Há pouco tempo, minha mãe partiu. As cenas dela no hospital, entubada, oculta por uma cortina azul, não saem de meu pensamento. O médico explicou-me que a situação era irreversível. Depois, em tom baixo, deu-me um conselho: “_ Se puder, venha visitá-la em todos os horários e ore por ela. Isso faz diferença.” Impactada por aquelas palavras, obedeci. Um médico solidário, ético, refleti.
De repente, de um canto de minha memória, saltou a imagem de um quadro num consultório antigo: “O Médico”, do pintor inglês, Sir Samuel Luke Fields. Tratava-se de uma cena familiar. Uma casa simples, uma menina de cabelos encaracolados, enferma, pálida, febril, desmaiada num catre amparado por cadeiras desencontradas. O médico contemplando a criança, intrigado, tentando um tratamento, perplexo diante do mistério da vida e da morte. A mãe ao fundo, debruçada, chorando sobre a mesa, temendo o pior. O pai de pé, aflito, estendendo o braço em direção à mulher. Tudo nas sombras. Um abajur aceso, uma janela deixando entrar os primeiros raios de sol, os raios da esperança. Dizem que Fields pintou esse quadro inspirado na dolorosa experiência da perda de seu filho. O médico lembra mesmo o próprio Fields. Um quadro icônico, idílico, retratando os valores do médico ideal que se relaciona com o paciente com cuidado, compaixão, empatia pela dor. Parecido com o médico do quadro, aquele que manteve a sua humanidade para comigo e minha mãe, mesmo numa instituição de poder, um hospital tão grande e frio.
O Dr. Helio Begliomini, conceituado urologista paulistano, fez uma pesquisa interessante: o território comum entre a medicina e a literatura. O seu livro Esculápios da Casa de Machado de Assis é um levantamento dos médicos que fizeram parte da Academia Brasileira de Letras. Esculápio é sinônimo de médico. Era o deus da medicina na mitologia grega. Foi esculpido segurando um bastão com folhas e uma serpente enrolada, símbolo da arte da cura, dos segredos das poções, dos venenos, dos antídotos e ervas.

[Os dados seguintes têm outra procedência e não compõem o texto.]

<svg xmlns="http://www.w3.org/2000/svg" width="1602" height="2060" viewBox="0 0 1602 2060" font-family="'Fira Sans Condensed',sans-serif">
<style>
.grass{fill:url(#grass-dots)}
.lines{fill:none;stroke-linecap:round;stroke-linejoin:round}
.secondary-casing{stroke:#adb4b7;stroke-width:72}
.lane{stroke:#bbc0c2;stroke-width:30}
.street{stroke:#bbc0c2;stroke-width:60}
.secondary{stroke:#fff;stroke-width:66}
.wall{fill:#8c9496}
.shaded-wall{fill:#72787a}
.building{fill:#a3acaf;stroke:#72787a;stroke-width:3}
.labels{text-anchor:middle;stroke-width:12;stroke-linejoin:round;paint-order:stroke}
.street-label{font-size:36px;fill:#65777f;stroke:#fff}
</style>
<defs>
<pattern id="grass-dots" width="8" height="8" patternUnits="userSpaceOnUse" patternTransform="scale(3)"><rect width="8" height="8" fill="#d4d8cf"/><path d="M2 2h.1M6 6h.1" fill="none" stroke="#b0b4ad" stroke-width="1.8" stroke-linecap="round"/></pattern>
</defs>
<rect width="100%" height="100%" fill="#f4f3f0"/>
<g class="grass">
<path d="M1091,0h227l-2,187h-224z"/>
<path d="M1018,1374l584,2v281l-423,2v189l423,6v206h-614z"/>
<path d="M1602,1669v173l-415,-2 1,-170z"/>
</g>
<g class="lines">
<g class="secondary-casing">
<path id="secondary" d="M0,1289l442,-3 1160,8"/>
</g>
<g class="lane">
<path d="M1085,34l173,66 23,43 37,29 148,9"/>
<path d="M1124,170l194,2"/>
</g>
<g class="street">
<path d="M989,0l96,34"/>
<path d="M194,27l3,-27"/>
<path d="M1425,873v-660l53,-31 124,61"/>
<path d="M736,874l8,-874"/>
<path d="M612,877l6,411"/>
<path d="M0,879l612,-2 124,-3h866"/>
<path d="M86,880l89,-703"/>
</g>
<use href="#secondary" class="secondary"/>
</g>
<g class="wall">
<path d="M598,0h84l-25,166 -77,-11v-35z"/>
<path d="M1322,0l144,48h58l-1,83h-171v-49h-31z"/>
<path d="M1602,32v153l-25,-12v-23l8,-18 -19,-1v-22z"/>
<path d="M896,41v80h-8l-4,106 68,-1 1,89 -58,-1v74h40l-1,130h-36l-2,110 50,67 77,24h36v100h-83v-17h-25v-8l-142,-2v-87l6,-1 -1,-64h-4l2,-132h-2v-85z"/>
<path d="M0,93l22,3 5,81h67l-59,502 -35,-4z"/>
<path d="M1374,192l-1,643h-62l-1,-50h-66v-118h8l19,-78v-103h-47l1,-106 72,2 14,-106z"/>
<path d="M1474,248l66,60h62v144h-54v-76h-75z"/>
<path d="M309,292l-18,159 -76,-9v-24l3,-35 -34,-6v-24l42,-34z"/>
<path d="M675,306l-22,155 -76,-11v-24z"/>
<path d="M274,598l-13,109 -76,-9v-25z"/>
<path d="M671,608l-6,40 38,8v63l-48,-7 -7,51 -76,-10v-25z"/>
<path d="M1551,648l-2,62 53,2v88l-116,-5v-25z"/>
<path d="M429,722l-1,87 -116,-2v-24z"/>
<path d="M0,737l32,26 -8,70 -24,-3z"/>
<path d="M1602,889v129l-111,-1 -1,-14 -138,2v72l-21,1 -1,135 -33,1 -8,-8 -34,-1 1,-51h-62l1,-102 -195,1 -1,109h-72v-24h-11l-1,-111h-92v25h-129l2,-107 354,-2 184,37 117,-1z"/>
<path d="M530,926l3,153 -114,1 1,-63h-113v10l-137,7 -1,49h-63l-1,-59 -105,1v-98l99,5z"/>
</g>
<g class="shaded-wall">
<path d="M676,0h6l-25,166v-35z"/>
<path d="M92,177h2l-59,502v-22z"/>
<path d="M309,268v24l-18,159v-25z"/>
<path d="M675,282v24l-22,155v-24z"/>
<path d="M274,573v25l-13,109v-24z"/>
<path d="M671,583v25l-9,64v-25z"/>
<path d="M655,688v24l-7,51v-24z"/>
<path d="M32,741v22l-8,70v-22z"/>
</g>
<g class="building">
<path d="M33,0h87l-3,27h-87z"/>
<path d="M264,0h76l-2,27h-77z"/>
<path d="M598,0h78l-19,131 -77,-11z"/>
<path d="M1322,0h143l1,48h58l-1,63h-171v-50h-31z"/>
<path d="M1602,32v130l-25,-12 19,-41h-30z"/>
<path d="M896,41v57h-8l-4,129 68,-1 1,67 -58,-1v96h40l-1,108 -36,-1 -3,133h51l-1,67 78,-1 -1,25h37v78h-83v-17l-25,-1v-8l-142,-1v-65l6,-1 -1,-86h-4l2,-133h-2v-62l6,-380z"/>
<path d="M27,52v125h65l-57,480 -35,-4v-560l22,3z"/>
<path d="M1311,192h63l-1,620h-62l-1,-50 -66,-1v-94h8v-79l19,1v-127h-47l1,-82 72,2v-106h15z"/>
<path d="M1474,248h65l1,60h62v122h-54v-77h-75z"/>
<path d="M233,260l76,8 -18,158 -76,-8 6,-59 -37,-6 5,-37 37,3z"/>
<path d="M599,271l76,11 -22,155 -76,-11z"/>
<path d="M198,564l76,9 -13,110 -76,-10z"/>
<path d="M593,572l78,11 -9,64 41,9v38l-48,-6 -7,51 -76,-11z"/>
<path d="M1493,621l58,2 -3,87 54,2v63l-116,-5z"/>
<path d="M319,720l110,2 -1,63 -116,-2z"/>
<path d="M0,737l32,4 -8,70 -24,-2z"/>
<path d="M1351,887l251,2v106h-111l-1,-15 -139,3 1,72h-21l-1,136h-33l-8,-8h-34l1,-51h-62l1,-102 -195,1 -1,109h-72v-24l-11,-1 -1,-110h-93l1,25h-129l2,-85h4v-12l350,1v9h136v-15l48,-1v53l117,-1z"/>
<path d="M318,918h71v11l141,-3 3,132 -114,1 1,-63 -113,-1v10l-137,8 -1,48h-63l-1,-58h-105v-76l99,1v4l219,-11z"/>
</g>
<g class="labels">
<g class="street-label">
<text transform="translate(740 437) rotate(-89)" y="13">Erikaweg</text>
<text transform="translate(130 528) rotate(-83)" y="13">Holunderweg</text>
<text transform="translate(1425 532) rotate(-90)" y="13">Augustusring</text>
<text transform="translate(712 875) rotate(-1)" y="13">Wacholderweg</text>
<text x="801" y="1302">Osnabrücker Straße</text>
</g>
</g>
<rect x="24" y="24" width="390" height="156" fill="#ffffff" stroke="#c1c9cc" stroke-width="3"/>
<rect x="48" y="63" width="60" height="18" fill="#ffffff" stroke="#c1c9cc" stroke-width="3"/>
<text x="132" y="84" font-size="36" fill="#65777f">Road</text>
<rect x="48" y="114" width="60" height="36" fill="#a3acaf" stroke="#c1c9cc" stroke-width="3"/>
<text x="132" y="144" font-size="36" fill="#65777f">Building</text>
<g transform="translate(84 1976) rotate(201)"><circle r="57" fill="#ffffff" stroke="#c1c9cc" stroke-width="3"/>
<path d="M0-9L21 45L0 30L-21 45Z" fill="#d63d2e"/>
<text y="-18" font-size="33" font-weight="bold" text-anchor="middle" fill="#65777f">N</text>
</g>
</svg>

O médico-escritor Moacyr Scliar comenta no prefácio dessa obra que há mesmo pontos de ligação entre essas atividades, pois nada é mais revelador da condição humana do que a doença. Quando a pessoa está gravemente doente, caem suas máscaras e ela se revela tal qual é. A literatura usa a palavra como instrumento estético. A medicina também usa a palavra com forma de investigação, comunicação, terapia. Se “de médico e de louco todo mundo tem um pouco”, pode-se afirmar então que de artista e de escritor, todo médico tem um pouco. No Brasil, a lista de médicos-escritores inclui Joaquim Manoel de Macedo, Manuel Antonio de Almeida, Jorge de Lima, Guimarães Rosa, Pedro Nava. Médicos que liam e escreviam, talvez na hora do crepúsculo.
“Pensar é estar doente dos olhos”, disse Alberto Caeiro. Todas as coisas belas do mundo são filhas da doença. O homem cria a beleza como remédio para sua doença, como bálsamo para a melancolia, a angústia, a depressão, o medo de morrer. Toda arte é fruto de sofrimento. É o preço que se paga para alcançar a beleza. E como temos fome de Beleza!
Não esqueçamos do grande médico que foi o apóstolo Lucas. Dedicou-se à missão nobre de curar. Sendo sírio, estudou Medicina com os sacerdotes babilônios que utilizavam as forças magnéticas, os poderes de estranhas pedras que absorviam o câncer e os tumores, o hipnotismo, a prática psicossomática. Esse saber foi destruído com o incêndio da Biblioteca de Alexandria. A medicina e a ciência da era moderna estão começando a redescobrir essas coisas. Se a ciência da Babilônia tivesse chegado aos nossos dias, o conhecimento do homem seria muito mais avançado. Lucas jamais viu Jesus, mas estava certo de que Ele era o médico dos médicos. Tudo quanto está escrito em seu Evangelho foi adquirido através de fontes, ouvindo testemunhas como a mãe de Cristo e os seus discípulos. Essa história é relatada no romance Médico de Homens e de Almas, de Taylor Caldwell.
Os opostos não são inimigos, são irmãos. A vida é uma chegada e uma despedida. Conforme o médico previra (o nome dele era André), naquela que seria a última visita, a cabeça de minha mãe caiu como um fruto em minhas mãos.